### EXERCISE BRIEF
Write out the text of each item below word for word, leaving out the pictures.

(Chart-based quiz items)
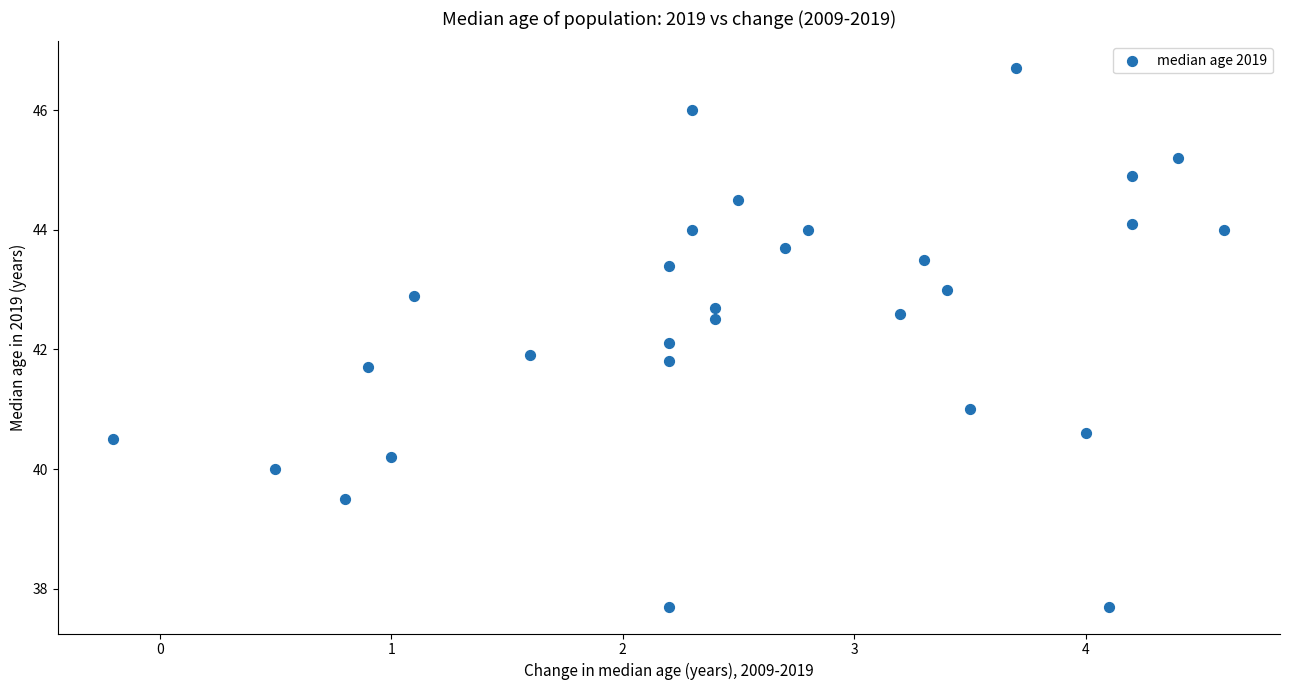

What is the range of X values (max minus min)?

4.8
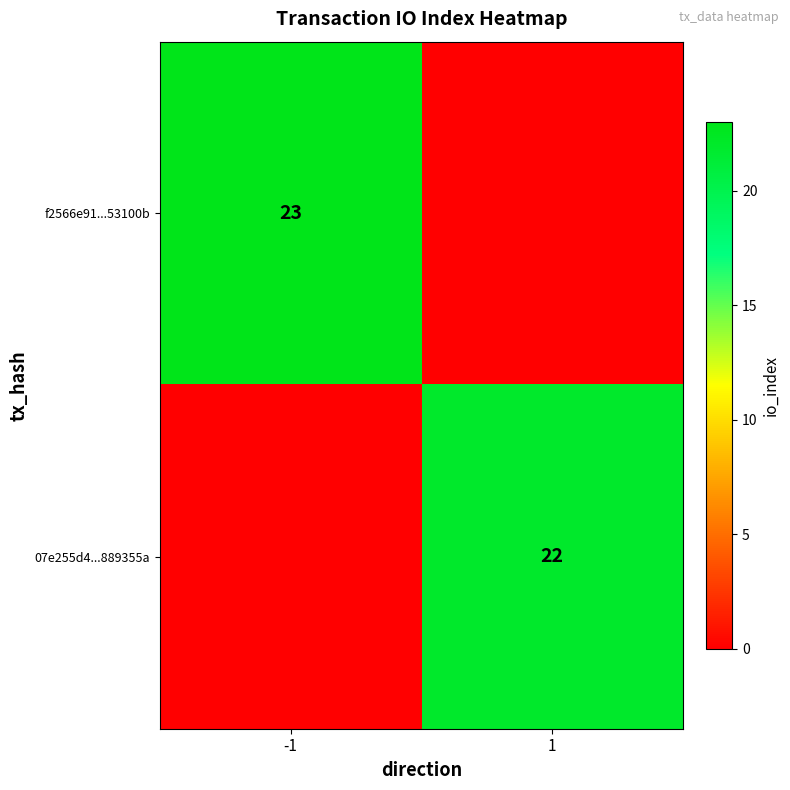

The f2566e91...53100b series shows 23 at -1. True or false?

True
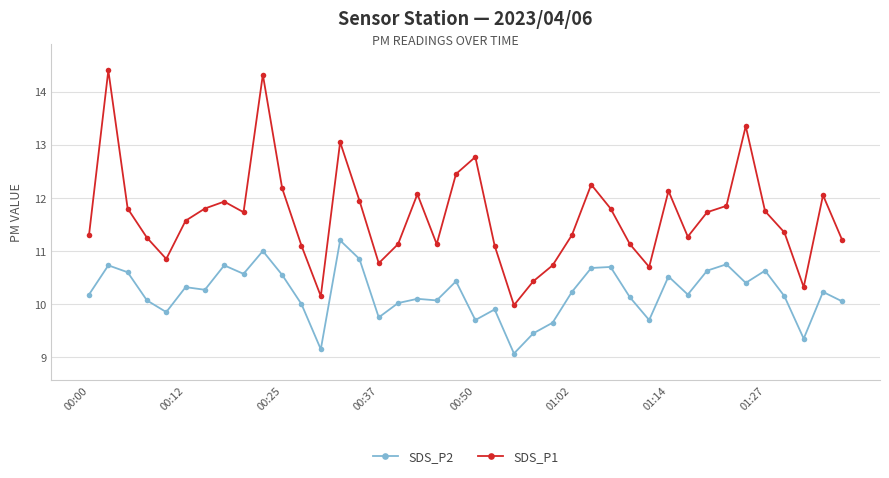

What is the average value of the SDS_P2 series?

10.2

### TASK OUTPUT
What is the range of X values (max minus min)?

4.8

The f2566e91...53100b series shows 23 at -1. True or false?

True

What is the average value of the SDS_P2 series?

10.2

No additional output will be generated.